Business

Market turmoil hits pension incomes 'by £1,300'

Pension file
Image caption Finances have been hit as a result of the continuing market turmoil

People with defined contribution pension schemes have lost an average £1,300 in likely retirement income in the last six months, a firm has said.

The actuaries Alexander Forbes, who calculated the figures, blamed the drop on falling share values and lower annuity rates.

Between the start of March and the start of September the FTSE 100 share index fell by 9% to 5,418.

Since then it has dropped another 4% to 5,066 as of last Friday.

"The last six months of 2011 have been dire for defined contribution pension savers," said Alan Carey of Alexander Forbes.

"A combination of falling growth asset values, reduced bond yields and ever increasing longevity have combined to further reduce the value of workers' pension savings."

Alexander Forbes took into account not only those about to retire, but also the effect of the recent financial turmoil on the prospects for much younger investors who have many years to go before being able to convert their savings into an annual pension.

The firm said the average defined contribution saver would be aged 41.5 years old, putting aside between 8% and 12% of their salary including their employers' contributions, and earning a rate of return on their investments of 1.5% above inflation.

Less money

Annuity broker Billy Burrows pointed out that falling bond yields have sharply undermined annuity rates - the annual income someone can expect to buy with their pot of pension savings.

"Annuity rates seem have to have bottomed out but as the benchmark 15-year gilt yield has fallen a massive 90 basis points from 3.75% on 22 July 2011 to 2.85% today further cuts are not out of the question," he said.

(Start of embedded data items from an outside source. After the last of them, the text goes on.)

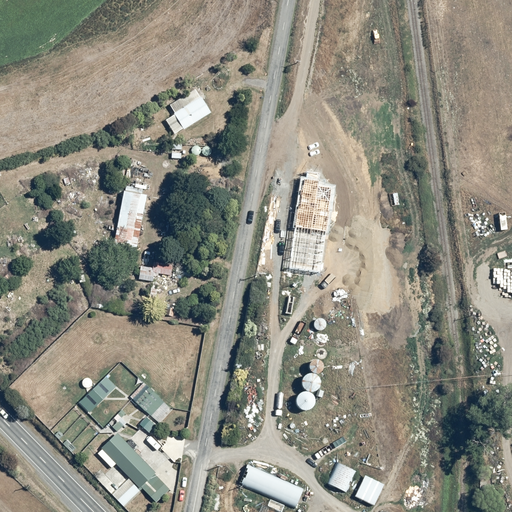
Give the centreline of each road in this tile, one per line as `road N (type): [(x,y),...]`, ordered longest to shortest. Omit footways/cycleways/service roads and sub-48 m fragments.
road 1 (unclassified): [(192,511),(287,0)]
road 2 (trunk): [(0,417),(91,511)]
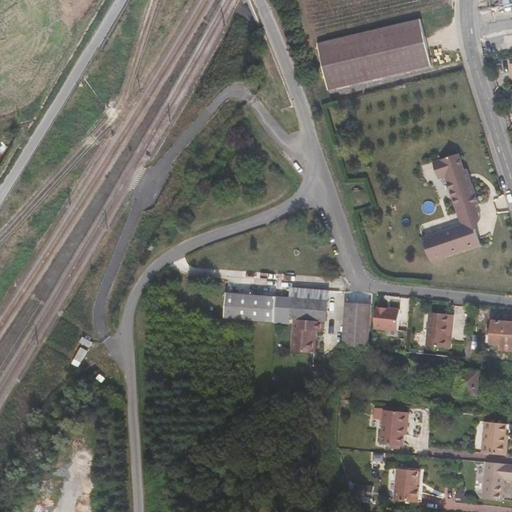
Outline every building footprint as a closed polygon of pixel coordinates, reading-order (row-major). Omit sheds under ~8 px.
[(419,59),(409,12),(307,37),(318,82),(419,59)] [(450,146),(424,155),(430,171),(437,169),(453,217),(415,231),(423,254),(473,237),(464,214),(472,211),(467,198),(470,197),(462,177),(460,177),(450,146)] [(360,187),(349,192),(354,204),(365,200),(360,187)] [(304,293),(304,286),(268,283),(267,290),(304,293)] [(208,311),(260,315),(261,311),(267,311),(264,340),(290,342),(292,329),(290,329),(290,323),(300,324),(301,314),(302,314),(304,293),(267,290),(210,286),(208,311)] [(362,307),(337,306),(335,347),(360,350),(362,307)] [(393,311),(369,308),(368,329),(391,332),(393,311)] [(425,349),(445,351),(448,318),(428,316),(425,349)] [(511,326),(496,326),(494,348),(504,349),(504,352),(511,352),(511,326)] [(462,371),(460,394),(479,395),(481,373),(462,371)] [(404,447),(405,436),(405,429),(408,429),(409,415),(384,413),(382,446),(404,447)] [(486,424),(484,452),(510,454),(510,443),(508,443),(508,437),(509,425),(486,424)] [(511,464),(491,462),(487,498),(506,500),(508,479),(511,479),(511,464)] [(402,469),(399,499),(422,502),(423,487),(420,487),(421,471),(402,469)] [(374,497),(375,484),(358,483),(357,496),(374,497)]
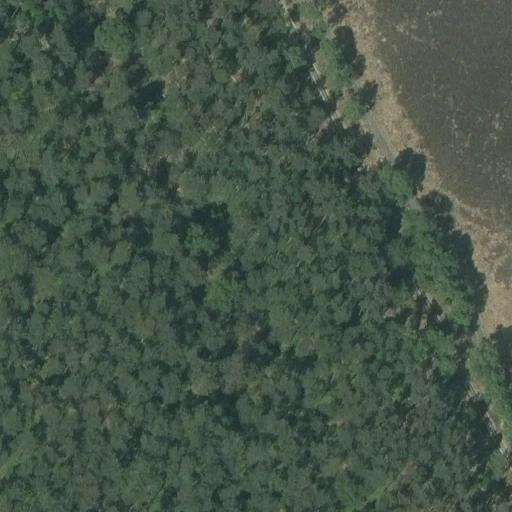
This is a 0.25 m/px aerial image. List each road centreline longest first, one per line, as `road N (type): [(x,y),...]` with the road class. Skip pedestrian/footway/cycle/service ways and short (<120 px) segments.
road 1 (track): [(278,0),(511,466)]
road 2 (track): [(0,300),(99,511)]
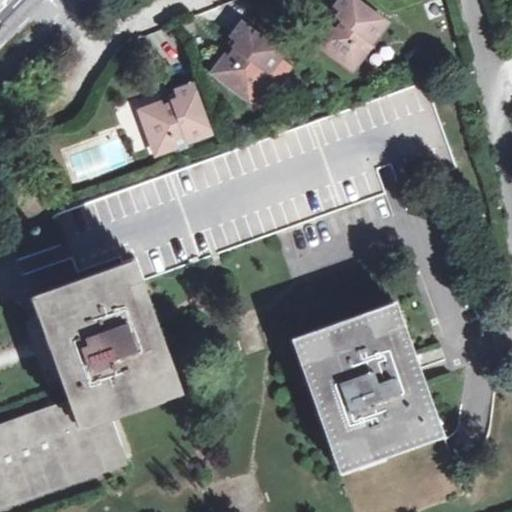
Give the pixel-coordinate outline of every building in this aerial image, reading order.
[(360,57),(373,39),(384,24),(353,0),(340,0),(335,8),(340,12),(336,18),(341,22),(336,28),(330,24),(317,42),(351,69),(360,57)] [(340,12),(335,8),(330,13),(336,18),(340,12)] [(257,88),(271,70),(282,56),(242,25),(231,38),(237,43),(233,48),(237,51),(232,59),(227,56),(214,72),(249,99),(257,88)] [(237,43),(231,38),(227,42),(233,48),(237,43)] [(379,43),(373,39),(360,57),(367,60),(379,43)] [(271,70),(257,88),(262,91),(275,74),(271,70)] [(191,85),(173,90),(176,99),(171,101),(173,107),(164,111),(161,104),(142,112),(157,153),(170,148),(191,140),(209,134),(191,85)] [(176,99),(173,90),(167,93),(171,101),(176,99)] [(127,121),(136,151),(148,147),(139,117),(127,121)] [(191,140),(170,148),(172,155),(193,148),(191,140)] [(136,261),(123,266),(46,293),(54,312),(40,317),(48,338),(54,335),(72,387),(0,412),(0,504),(127,459),(112,418),(184,392),(144,280),(136,261)] [(54,312),(46,293),(33,298),(40,317),(54,312)] [(390,325),(403,321),(396,300),(383,304),(390,325)] [(410,511),(465,492),(403,321),(390,325),(383,304),(303,333),(310,353),(297,358),(353,511),(410,511)] [(310,353),(303,333),(290,337),(297,358),(310,353)]
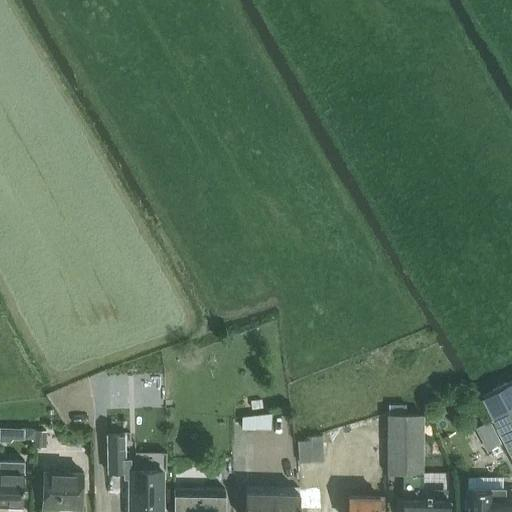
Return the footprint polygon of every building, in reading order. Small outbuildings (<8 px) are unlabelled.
[(416,339),(384,351),(389,364),(421,351),(416,339)] [(511,381),(481,398),(492,419),(511,407),(511,381)] [(511,407),(492,419),(511,457),(511,407)] [(255,428),(271,428),(271,413),(243,419),(242,428),(255,428)] [(431,500),(423,499),(423,414),(388,414),(388,474),(402,474),(401,511),(451,511),(452,500),(446,500),(447,489),(432,488),(431,500)] [(501,442),(489,420),(475,428),(487,450),(501,442)] [(25,429),(24,439),(35,439),(35,429),(25,429)] [(47,447),(46,430),(35,430),(35,447),(47,447)] [(107,452),(106,452),(108,473),(117,473),(124,473),(125,473),(124,458),(124,451),(123,431),(107,432),(107,452)] [(300,461),(324,460),(322,436),(311,437),(311,441),(310,440),(298,441),(300,461)] [(0,458),(0,505),(23,506),(24,459),(0,458)] [(131,458),(124,458),(125,473),(124,473),(124,477),(130,477),(130,511),(162,511),(163,471),(131,470),(131,458)] [(42,472),(41,510),(82,511),(83,473),(42,472)] [(466,477),(466,511),(511,511),(511,488),(505,488),(505,486),(503,487),(503,477),(466,477)] [(272,511),(273,485),(246,484),(244,511),(272,511)] [(272,511),(299,511),(300,486),(273,485),(272,511)] [(225,511),(226,488),(175,487),(174,511),(225,511)] [(379,511),(380,495),(349,494),(348,511),(379,511)]
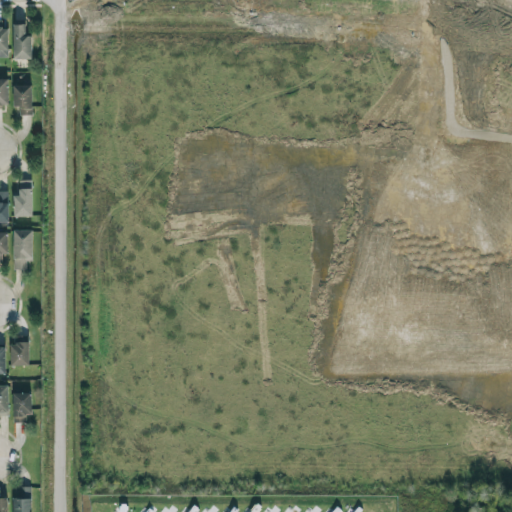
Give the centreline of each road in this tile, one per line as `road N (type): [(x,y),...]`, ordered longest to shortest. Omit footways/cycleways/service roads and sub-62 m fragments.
road 1 (tertiary): [(60,0),(57,511)]
road 2 (residential): [(253,0),(331,14),(511,18)]
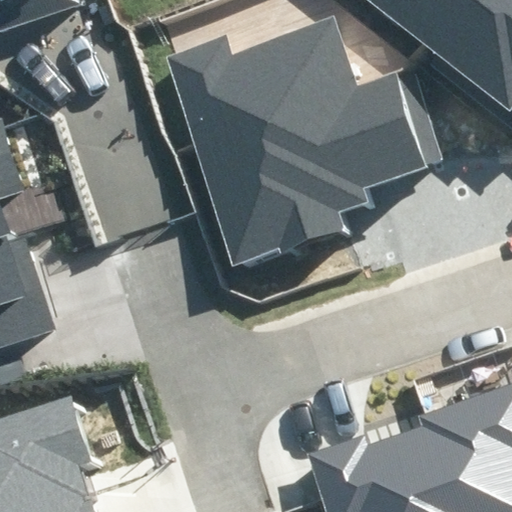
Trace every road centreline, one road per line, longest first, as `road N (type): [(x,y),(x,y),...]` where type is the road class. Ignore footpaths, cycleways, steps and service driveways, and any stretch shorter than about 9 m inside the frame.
road 1 (residential): [(511,282),(198,380)]
road 2 (residential): [(163,265),(198,380)]
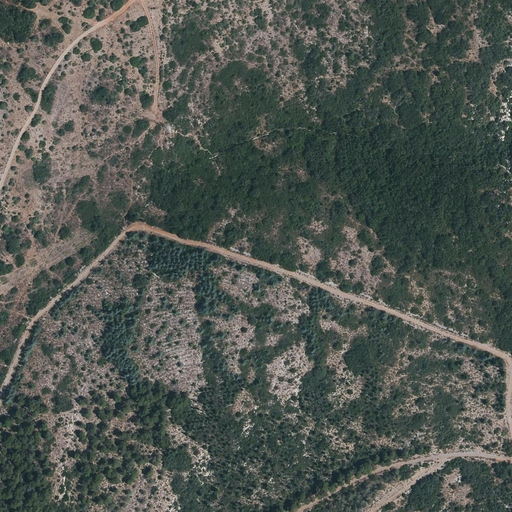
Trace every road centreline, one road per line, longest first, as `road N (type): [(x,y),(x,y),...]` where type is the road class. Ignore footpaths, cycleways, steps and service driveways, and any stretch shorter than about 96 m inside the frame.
road 1 (track): [(511,418),(510,358),(371,302),(134,225),(32,321),(0,400)]
road 2 (track): [(132,0),(58,61),(0,185)]
road 3 (track): [(296,511),(394,466),(468,453),(511,461)]
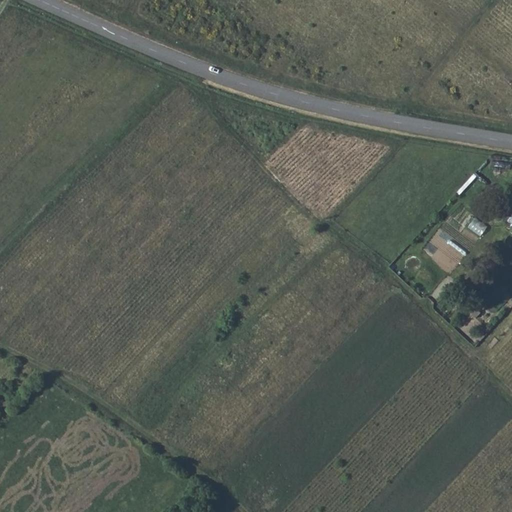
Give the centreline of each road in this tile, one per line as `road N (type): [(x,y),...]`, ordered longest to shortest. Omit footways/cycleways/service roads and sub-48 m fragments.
road 1 (secondary): [(38,0),(192,66),(307,103),(511,141)]
road 2 (track): [(0,347),(91,388),(239,511)]
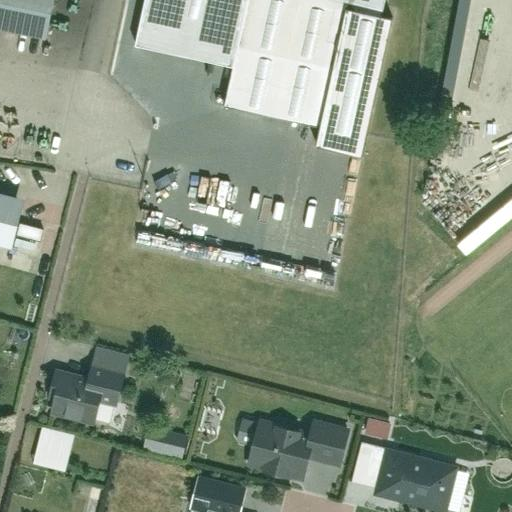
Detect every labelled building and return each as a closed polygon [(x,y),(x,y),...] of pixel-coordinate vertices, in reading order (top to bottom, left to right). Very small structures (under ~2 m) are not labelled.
[(0,0),(0,29),(47,39),(55,0),(0,0)] [(236,68),(251,0),(145,0),(136,43),(236,68)] [(251,0),(236,68),(228,102),(328,124),(323,144),(367,154),(398,15),(384,12),(387,0),(251,0)] [(26,193),(0,187),(0,241),(14,245),(26,193)] [(102,352),(97,375),(112,378),(107,401),(125,405),(136,360),(102,352)] [(54,413),(101,424),(107,401),(112,378),(97,375),(65,367),(54,413)] [(388,437),(393,421),(369,415),(365,431),(388,437)] [(323,434),(317,457),(349,465),(359,428),(320,418),(317,432),(323,434)] [(265,419),(254,465),(311,479),(317,457),(323,434),(317,432),(265,419)] [(147,448),(187,458),(193,437),(153,426),(147,448)] [(39,463),(71,470),(79,436),(47,428),(39,463)] [(356,479),(379,484),(389,444),(366,439),(356,479)] [(461,462),(389,444),(379,484),(378,490),(449,508),(461,462)] [(215,509),(226,511),(248,511),(255,486),(206,474),(198,505),(215,509)] [(362,483),(345,486),(348,502),(359,500),(357,490),(363,488),(362,483)]
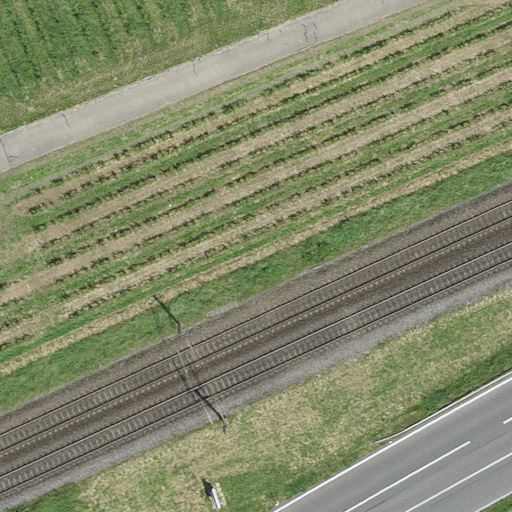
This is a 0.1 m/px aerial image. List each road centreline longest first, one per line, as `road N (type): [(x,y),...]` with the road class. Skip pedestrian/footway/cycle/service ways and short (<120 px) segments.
road 1 (track): [(0,148),(385,0)]
road 2 (primary): [(380,511),(511,436)]
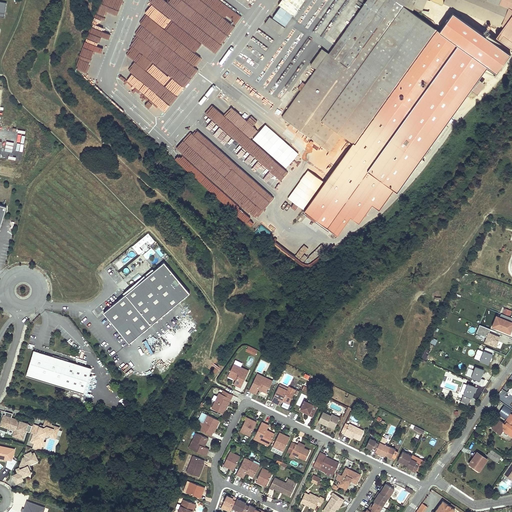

Last week Hargreaves Lansdown calculated that the combined effect of falling annuity rates was that a 65-year old man with a £100,000 pension pot would find it bought £926 less in annual retirement income than at the start of the year.

'Staggered'

Retired engineer Trevor Roberts, from Hertfordshire, had a pension pot worth £78,500 in August.

But despite being invested in a spread of investments he has been badly hit by the downturn in share values.

"I was staggered by what the drop in the FTSE has done to my pension pot," he said.

He said his pension pot of £78,000 at the start of May had fallen by nearly £11,000 since then.

He said he was just about to buy an annuity when the stock market took a huge dive in just three days and had now decided to bide his time.

"We are hanging on at the moment. I am not particularly happy," he said.

Shopping around

Separately, the Association of British Insurers (ABI) announced steps to encourage people to shop around for an annuity, rather than just the accept the deal on offer from the firm with which they have been investing.

The ABI said a new code of conduct for its members would stop them sending annuity application forms to customers who were saving in their pension policies.

"This will stop consumers from automatically rolling over their pension savings to an annuity with their current provider," the ABI said.

"The new code will also ensure that customers receive all the information they need to shop around in one easily accessible place," it added.

The ABI said about a third of retirees do not shop around for an annuity with their pension pot, thus depriving themselves of a potentially higher income in retirement.